Closed peterkasson closed 8 years ago
Could you give me the following details please:
1) Which machine is this on ? 2) How many iterations ? How many tasks/iteration (numCUs in Kconfig file) ? 3) What is the assigned walltime ?
I think different people in the room had that problem, in different setups. In peters case, the walltime was set to 20 min, toward archer -- I am not sure about the other settings, but the simulation did not finish before it got into hanging...
I think I can expect this on archer with gromacs simulations. Increasing the iterations or tasks would increase the time required quite drastically on archer. (pre configured values are 8 tasks, 1 iteration, 13-15 mins). As Iain, encountered - 24 CUs, 1 iteration could take upto an hour on archer.
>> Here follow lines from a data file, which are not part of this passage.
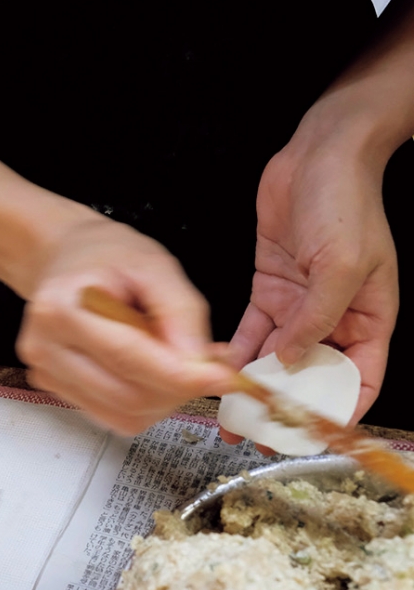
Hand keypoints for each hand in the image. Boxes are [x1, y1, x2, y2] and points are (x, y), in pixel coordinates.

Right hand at [16, 216, 235, 435]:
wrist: (65, 262)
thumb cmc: (104, 256)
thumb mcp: (153, 265)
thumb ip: (182, 312)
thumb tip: (201, 365)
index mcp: (59, 310)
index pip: (126, 357)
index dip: (181, 375)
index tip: (225, 378)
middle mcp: (43, 349)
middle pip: (127, 396)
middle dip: (179, 389)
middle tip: (209, 368)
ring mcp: (46, 375)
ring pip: (124, 416)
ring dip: (165, 400)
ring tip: (178, 364)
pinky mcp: (56, 392)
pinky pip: (115, 417)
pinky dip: (147, 404)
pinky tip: (154, 373)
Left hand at [223, 135, 396, 432]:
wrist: (318, 155)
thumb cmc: (345, 200)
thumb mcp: (340, 264)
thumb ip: (318, 318)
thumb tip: (291, 360)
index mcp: (370, 317)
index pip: (360, 379)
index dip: (338, 410)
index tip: (308, 434)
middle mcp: (336, 316)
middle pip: (312, 376)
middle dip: (286, 408)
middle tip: (257, 433)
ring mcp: (301, 304)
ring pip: (277, 359)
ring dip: (254, 388)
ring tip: (231, 417)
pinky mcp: (271, 289)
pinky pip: (253, 331)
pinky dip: (237, 353)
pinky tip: (219, 373)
This I think will improve with ORTE.
Was this encountered on Stampede as well ? I would expect the required time to grow proportional to the workload on stampede.
but the simulation did not finish before it got into hanging...
As in no proper shutdown (and/or shutdown verbose msgs) once the walltime was hit ?
The problem is indeed not so much that the pilot timed out, but that there was no reaction on it, and EnMD just kept waiting, or so it seemed...
FWIW when I boosted the timeout 10x, the job finished nicely.
(but as Andre said, it's mostly a question of how the system handles timeouts)
Check for failed + cancelled + done states.
done in enmd devel.
Running gromacs lsdmap tutorial with multiple iterations appears to hit a pilot timeout, and nothing restarts -> script hangs.